■ **To-do item**
Copy the source text of every record below word for word, and leave the pictures out of your answer.

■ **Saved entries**

-.-.-

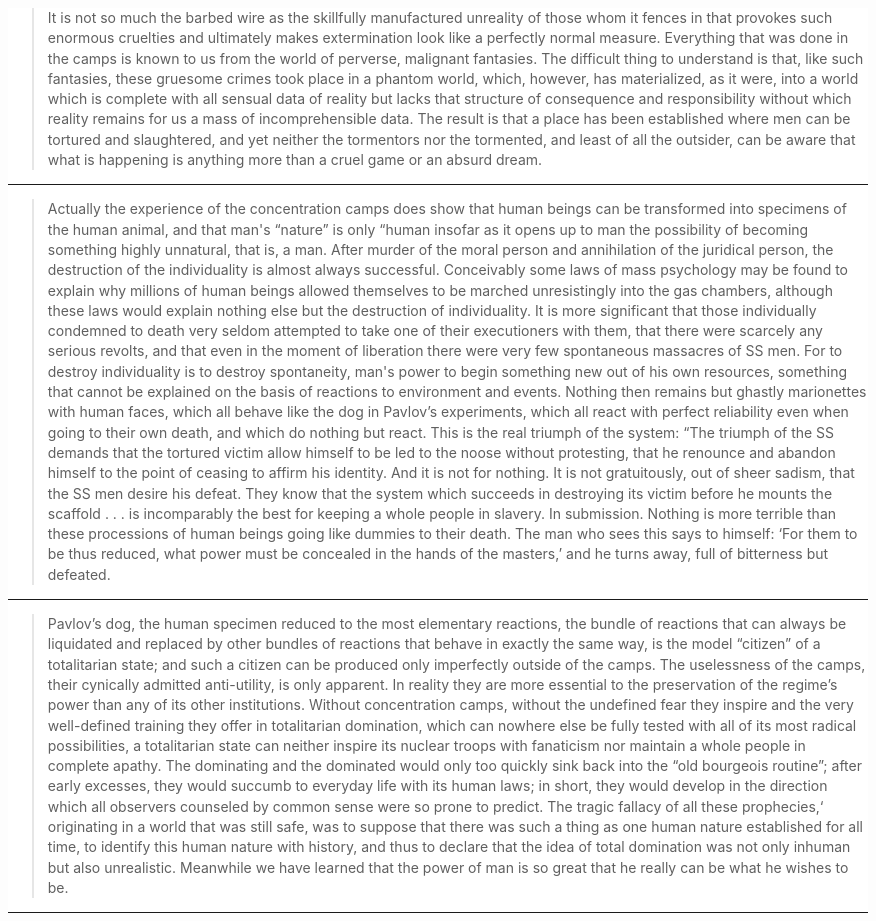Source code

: > It is not so much the barbed wire as the skillfully manufactured unreality of those whom it fences in that provokes such enormous cruelties and ultimately makes extermination look like a perfectly normal measure. Everything that was done in the camps is known to us from the world of perverse, malignant fantasies. The difficult thing to understand is that, like such fantasies, these gruesome crimes took place in a phantom world, which, however, has materialized, as it were, into a world which is complete with all sensual data of reality but lacks that structure of consequence and responsibility without which reality remains for us a mass of incomprehensible data. The result is that a place has been established where men can be tortured and slaughtered, and yet neither the tormentors nor the tormented, and least of all the outsider, can be aware that what is happening is anything more than a cruel game or an absurd dream.

---


> Actually the experience of the concentration camps does show that human beings can be transformed into specimens of the human animal, and that man's “nature” is only “human insofar as it opens up to man the possibility of becoming something highly unnatural, that is, a man.
> After murder of the moral person and annihilation of the juridical person, the destruction of the individuality is almost always successful.
> Conceivably some laws of mass psychology may be found to explain why millions of human beings allowed themselves to be marched unresistingly into the gas chambers, although these laws would explain nothing else but the destruction of individuality.
> It is more significant that those individually condemned to death very seldom attempted to take one of their executioners with them, that there were scarcely any serious revolts, and that even in the moment of liberation there were very few spontaneous massacres of SS men. For to destroy individuality is to destroy spontaneity, man's power to begin something new out of his own resources, something that cannot be explained on the basis of reactions to environment and events. Nothing then remains but ghastly marionettes with human faces, which all behave like the dog in Pavlov’s experiments, which all react with perfect reliability even when going to their own death, and which do nothing but react. This is the real triumph of the system: “The triumph of the SS demands that the tortured victim allow himself to be led to the noose without protesting, that he renounce and abandon himself to the point of ceasing to affirm his identity. 
> And it is not for nothing. It is not gratuitously, out of sheer sadism, that the SS men desire his defeat. They know that the system which succeeds in destroying its victim before he mounts the scaffold . . . is incomparably the best for keeping a whole people in slavery. In submission. Nothing is more terrible than these processions of human beings going like dummies to their death. The man who sees this says to himself: ‘For them to be thus reduced, what power must be concealed in the hands of the masters,’ and he turns away, full of bitterness but defeated.

---

> Pavlov’s dog, the human specimen reduced to the most elementary reactions, the bundle of reactions that can always be liquidated and replaced by other bundles of reactions that behave in exactly the same way, is the model “citizen” of a totalitarian state; and such a citizen can be produced only imperfectly outside of the camps. The uselessness of the camps, their cynically admitted anti-utility, is only apparent. In reality they are more essential to the preservation of the regime’s power than any of its other institutions. Without concentration camps, without the undefined fear they inspire and the very well-defined training they offer in totalitarian domination, which can nowhere else be fully tested with all of its most radical possibilities, a totalitarian state can neither inspire its nuclear troops with fanaticism nor maintain a whole people in complete apathy. The dominating and the dominated would only too quickly sink back into the “old bourgeois routine”; after early excesses, they would succumb to everyday life with its human laws; in short, they would develop in the direction which all observers counseled by common sense were so prone to predict. The tragic fallacy of all these prophecies,‘ originating in a world that was still safe, was to suppose that there was such a thing as one human nature established for all time, to identify this human nature with history, and thus to declare that the idea of total domination was not only inhuman but also unrealistic. Meanwhile we have learned that the power of man is so great that he really can be what he wishes to be.

---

-.-.-

■ **Answer below**
Source code

: > It is not so much the barbed wire as the skillfully manufactured unreality of those whom it fences in that provokes such enormous cruelties and ultimately makes extermination look like a perfectly normal measure. Everything that was done in the camps is known to us from the world of perverse, malignant fantasies. The difficult thing to understand is that, like such fantasies, these gruesome crimes took place in a phantom world, which, however, has materialized, as it were, into a world which is complete with all sensual data of reality but lacks that structure of consequence and responsibility without which reality remains for us a mass of incomprehensible data. The result is that a place has been established where men can be tortured and slaughtered, and yet neither the tormentors nor the tormented, and least of all the outsider, can be aware that what is happening is anything more than a cruel game or an absurd dream.

---


> Actually the experience of the concentration camps does show that human beings can be transformed into specimens of the human animal, and that man's “nature” is only “human insofar as it opens up to man the possibility of becoming something highly unnatural, that is, a man.
> After murder of the moral person and annihilation of the juridical person, the destruction of the individuality is almost always successful.
> Conceivably some laws of mass psychology may be found to explain why millions of human beings allowed themselves to be marched unresistingly into the gas chambers, although these laws would explain nothing else but the destruction of individuality.
> It is more significant that those individually condemned to death very seldom attempted to take one of their executioners with them, that there were scarcely any serious revolts, and that even in the moment of liberation there were very few spontaneous massacres of SS men. For to destroy individuality is to destroy spontaneity, man's power to begin something new out of his own resources, something that cannot be explained on the basis of reactions to environment and events. Nothing then remains but ghastly marionettes with human faces, which all behave like the dog in Pavlov’s experiments, which all react with perfect reliability even when going to their own death, and which do nothing but react. This is the real triumph of the system: “The triumph of the SS demands that the tortured victim allow himself to be led to the noose without protesting, that he renounce and abandon himself to the point of ceasing to affirm his identity. 
> And it is not for nothing. It is not gratuitously, out of sheer sadism, that the SS men desire his defeat. They know that the system which succeeds in destroying its victim before he mounts the scaffold . . . is incomparably the best for keeping a whole people in slavery. In submission. Nothing is more terrible than these processions of human beings going like dummies to their death. The man who sees this says to himself: ‘For them to be thus reduced, what power must be concealed in the hands of the masters,’ and he turns away, full of bitterness but defeated.

---

> Pavlov’s dog, the human specimen reduced to the most elementary reactions, the bundle of reactions that can always be liquidated and replaced by other bundles of reactions that behave in exactly the same way, is the model “citizen” of a totalitarian state; and such a citizen can be produced only imperfectly outside of the camps. The uselessness of the camps, their cynically admitted anti-utility, is only apparent. In reality they are more essential to the preservation of the regime’s power than any of its other institutions. Without concentration camps, without the undefined fear they inspire and the very well-defined training they offer in totalitarian domination, which can nowhere else be fully tested with all of its most radical possibilities, a totalitarian state can neither inspire its nuclear troops with fanaticism nor maintain a whole people in complete apathy. The dominating and the dominated would only too quickly sink back into the “old bourgeois routine”; after early excesses, they would succumb to everyday life with its human laws; in short, they would develop in the direction which all observers counseled by common sense were so prone to predict. The tragic fallacy of all these prophecies,‘ originating in a world that was still safe, was to suppose that there was such a thing as one human nature established for all time, to identify this human nature with history, and thus to declare that the idea of total domination was not only inhuman but also unrealistic. Meanwhile we have learned that the power of man is so great that he really can be what he wishes to be.

---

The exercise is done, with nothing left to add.